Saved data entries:

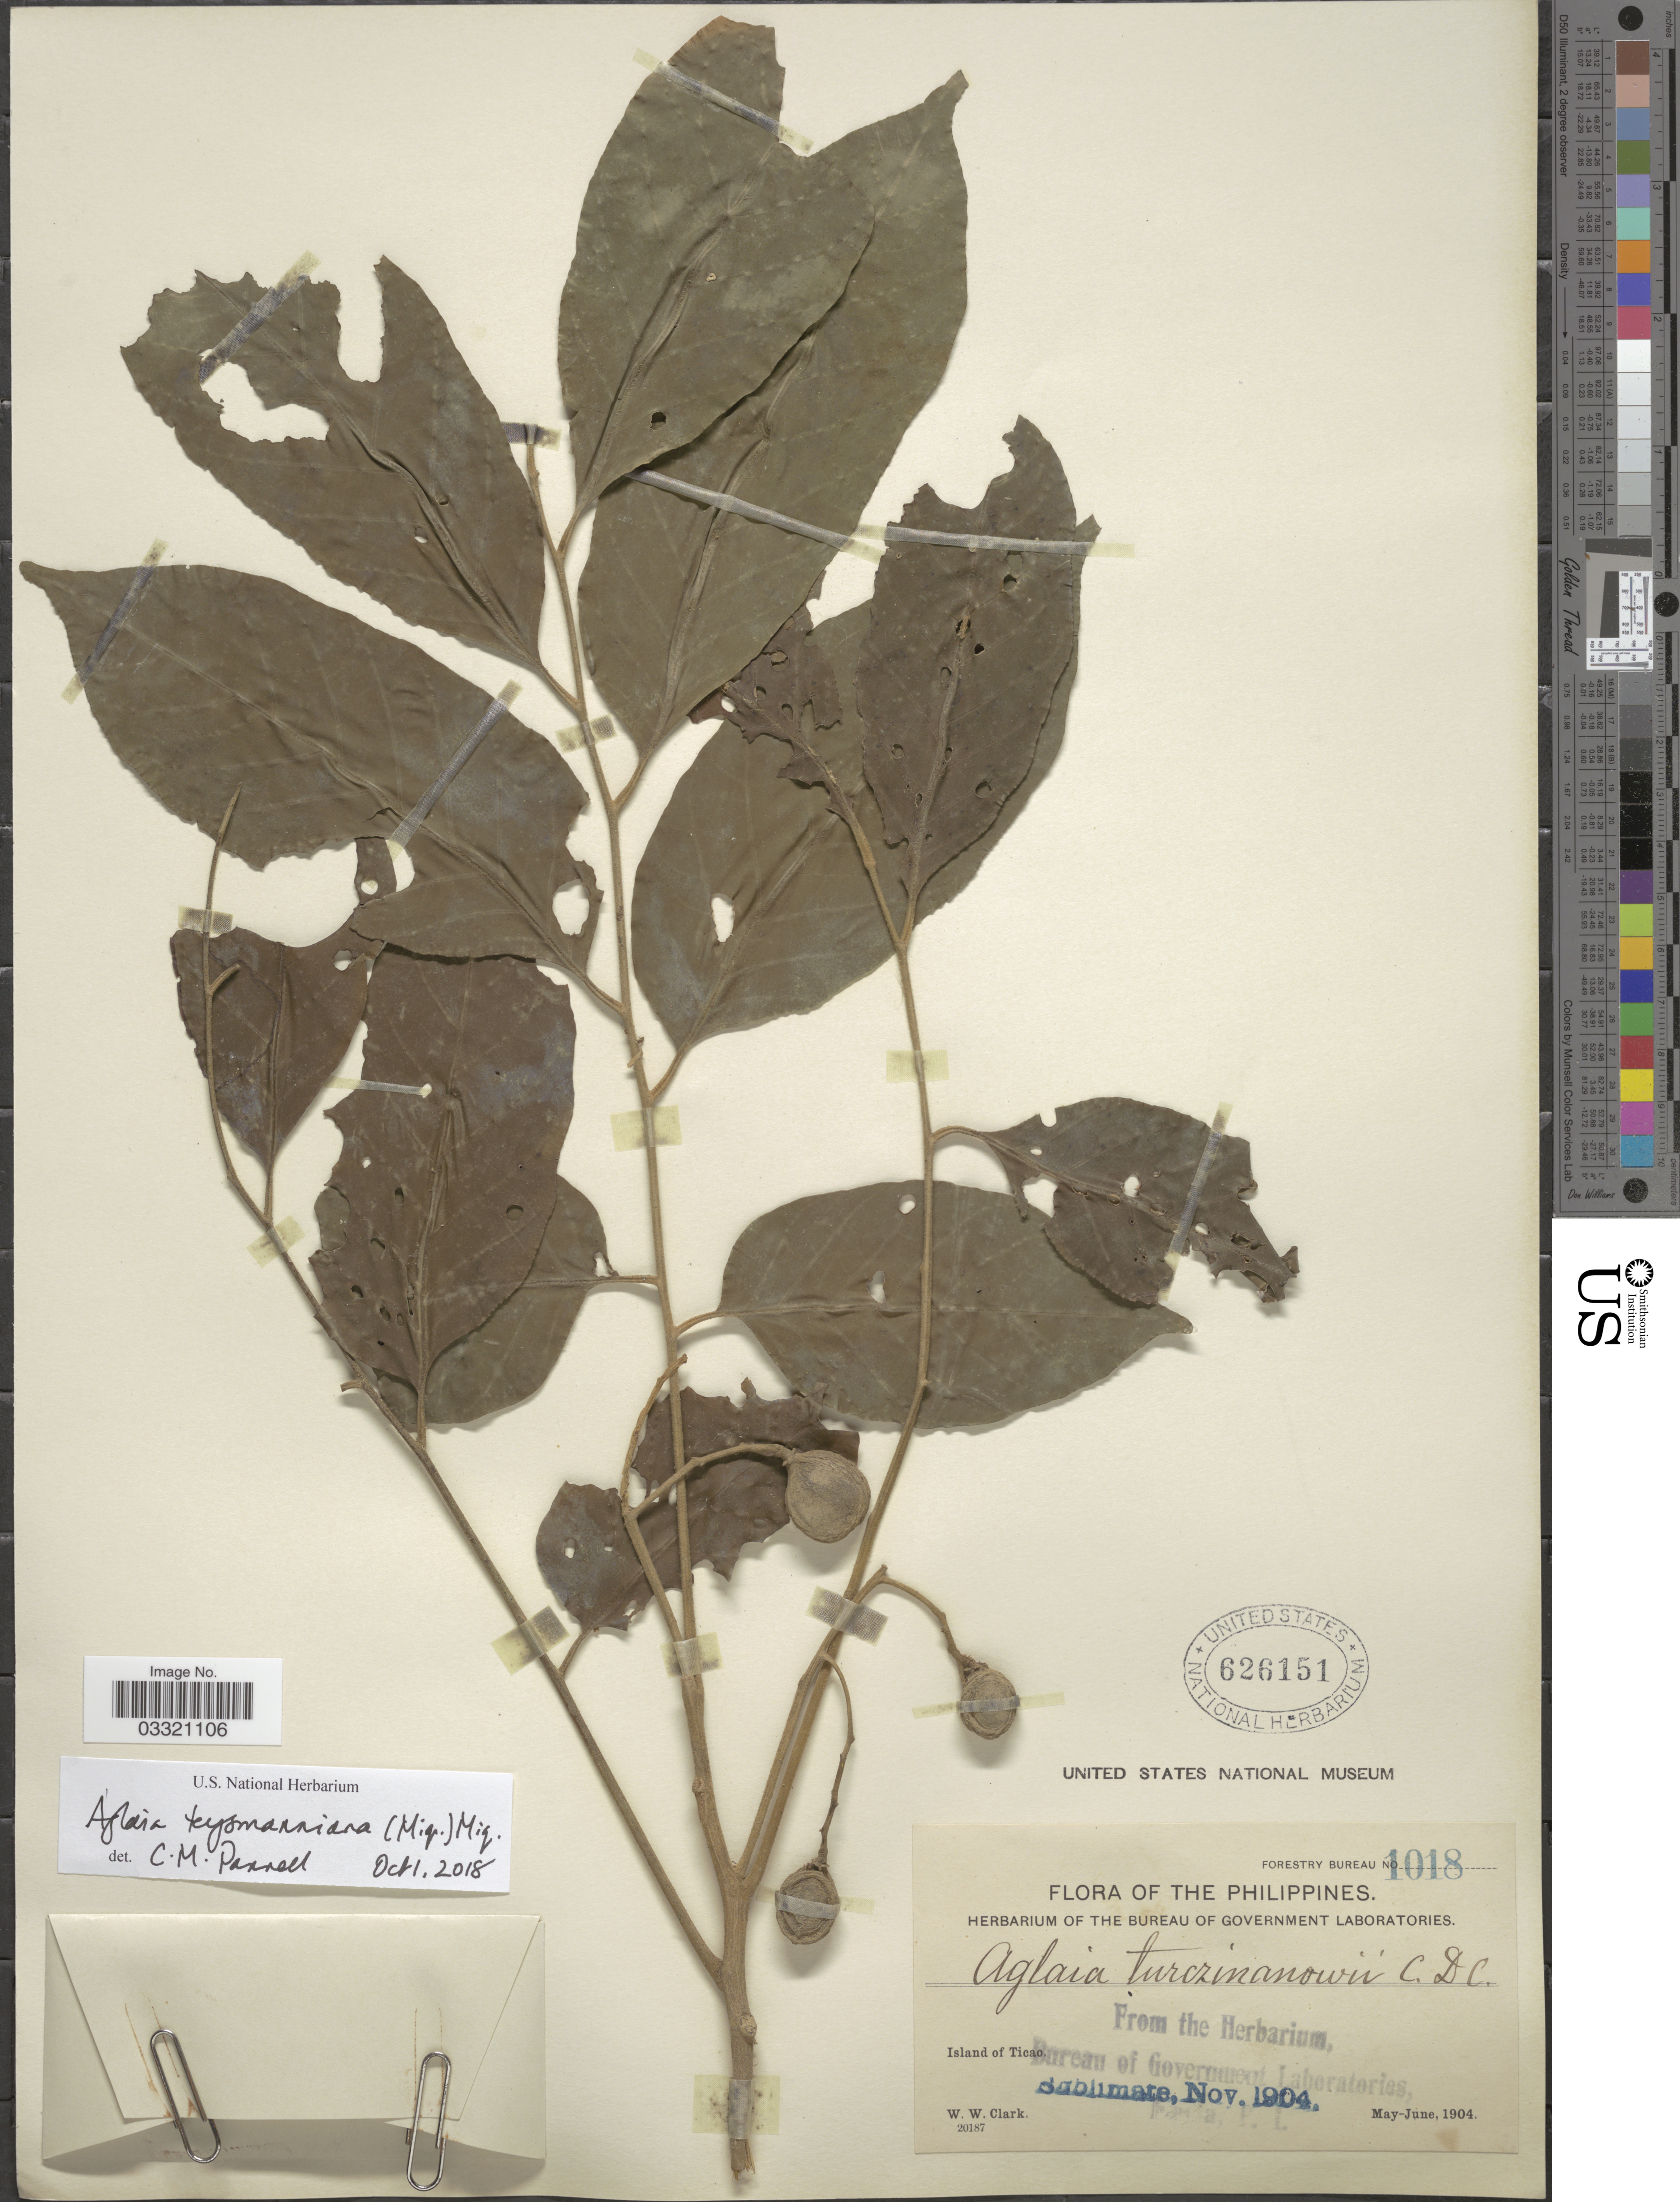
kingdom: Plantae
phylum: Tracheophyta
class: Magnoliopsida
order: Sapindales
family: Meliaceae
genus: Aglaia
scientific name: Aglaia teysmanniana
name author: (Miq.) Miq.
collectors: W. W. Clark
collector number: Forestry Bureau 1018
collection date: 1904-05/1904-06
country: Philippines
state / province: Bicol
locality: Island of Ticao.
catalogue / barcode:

> **GIVEN EXERCISE**
Return every line of the material above word for word, leaving out the pictures.

> **WRITTEN ANSWER**
kingdom: Plantae
phylum: Tracheophyta
class: Magnoliopsida
order: Sapindales
family: Meliaceae
genus: Aglaia
scientific name: Aglaia teysmanniana
name author: (Miq.) Miq.
collectors: W. W. Clark
collector number: Forestry Bureau 1018
collection date: 1904-05/1904-06
country: Philippines
state / province: Bicol
locality: Island of Ticao.
catalogue / barcode:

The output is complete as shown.